If the move to put a relatively unknown talent in charge of one of the network’s flagship shows seems risky, it is also a testament to how vitally important digital video has become in late night TV.

Depending on how you look at Noah, he can seem either like the best or the worst person for the job. On the one hand, he is virtually unknown in the United States, a person with fewer than a dozen appearances on American television. On the other, he is an established personality in much of the rest of the English-speaking world, a man who’s appeared on the cover of GQ magazine's South Africa edition and on stage at the Sydney Opera House.

He has 2 million Twitter followers, and his YouTube channel has more than 193,000 subscribers. Those numbers are not in the same league as Stephen Colbert’s or even James Corden’s, but they are gaudy enough, and they will come in handy in a digital battle where Comedy Central, a unit of Viacom, is losing ground.

Late Night's Second Screen

Today, the late night wars of old are being waged on our second screens, the morning after each episode airs. While ratings for late night programming as a whole have declined, clips from late night television have become one of the most popular kinds of video content on the Internet. “Of all television content, late night content seems to be the most successful [on YouTube],” said Mike Henry, the CEO of Outrigger Media, which measures and evaluates YouTube content for brands and advertisers.

Indeed, the advent of YouTube in 2005 was a huge boost for Stewart, whose clips soon enjoyed a second window of popularity and gave TV its first taste of viral distribution. Yet even with that head start, Comedy Central now finds itself badly behind.
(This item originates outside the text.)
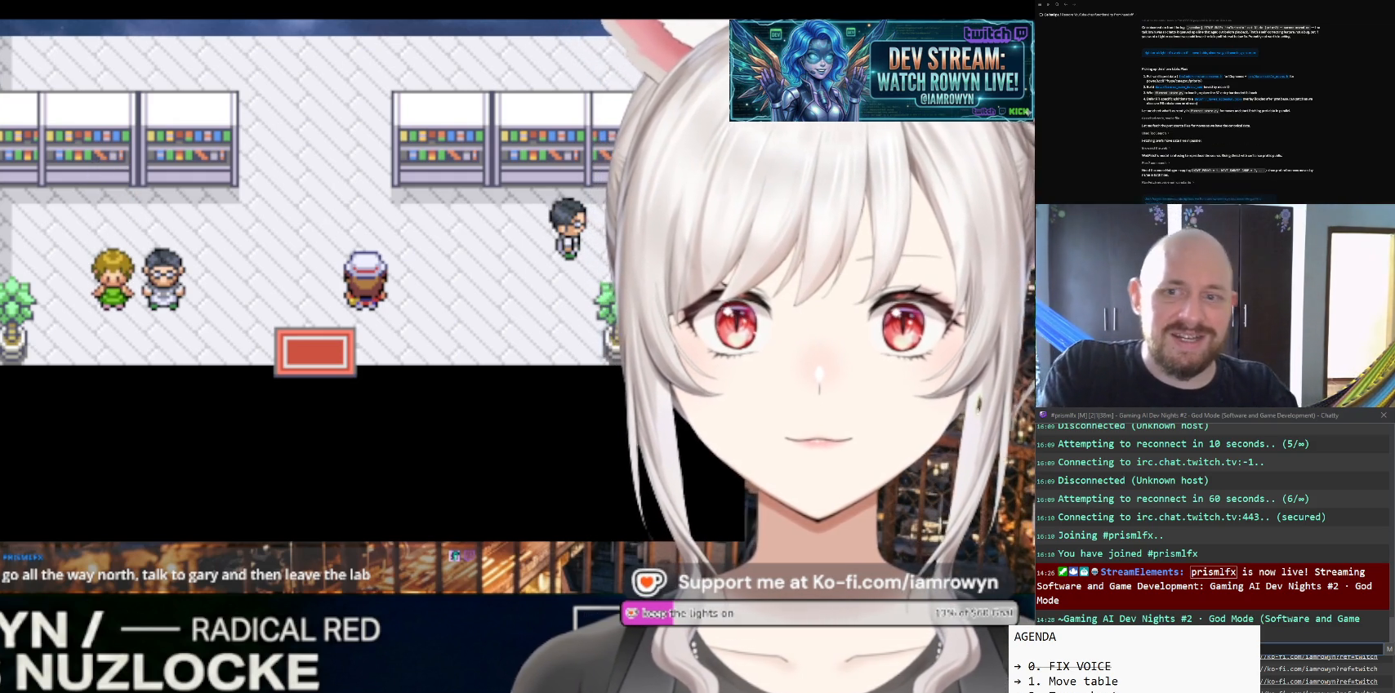
{"buttons": ["DPAD_UP"], "events": []}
Its YouTube channel, which hosts all “Daily Show” clips along with content from the rest of its original shows, barely attracts a quarter of the 245 million monthly views that Jimmy Fallon gets, according to Outrigger data.

Executives at Comedy Central surely chose Noah because they are confident he can deliver in this format. “The future of late night is more dependent on the second screen than the first screen,” said Brad Adgate, the senior vice president of research at Horizon Media. “The network has to feel comfortable that he can put out these 5- or 6-minute clips that have become so important.”
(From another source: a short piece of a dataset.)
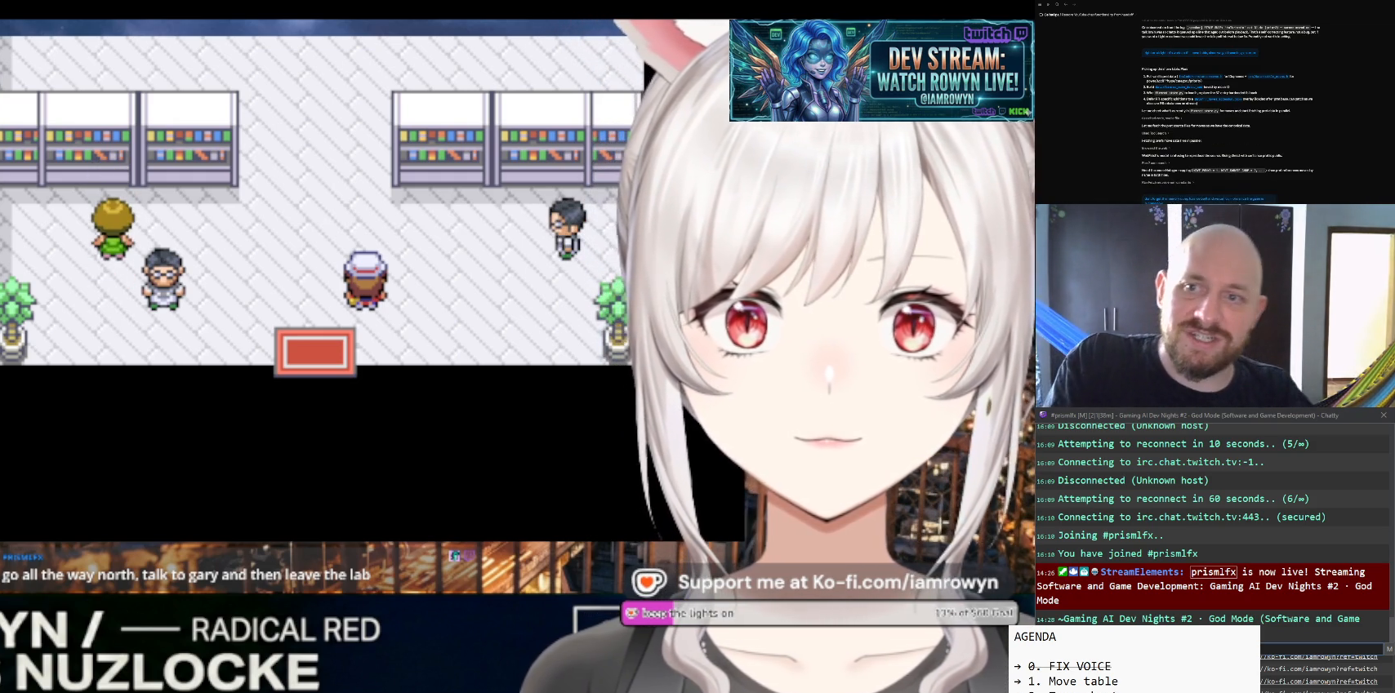
{"buttons": ["DPAD_UP"], "events": []}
In that regard, Noah has plenty of experience. He once had his own Internet talk show, and he’s hosted plenty of things online.

International Fame

Tapping a digitally focused, internationally known voice also reflects Comedy Central parent company Viacom's belief that television ratings are just one piece of a larger puzzle. The entertainment giant, which has been mired in a recent ratings slump, has been arguing that Nielsen ratings alone are an outdated way to measure engagement with a network’s content, saying instead that linear ratings should be regarded as just one slice of a larger pie.

The only sure thing is that "The Daily Show" is going to change, and audiences and advertisers now at least have some clue about how it might change. “'The Daily Show’ existed before Jon Stewart,” Adgate said, “and ‘The Daily Show’ will exist after Jon Stewart.”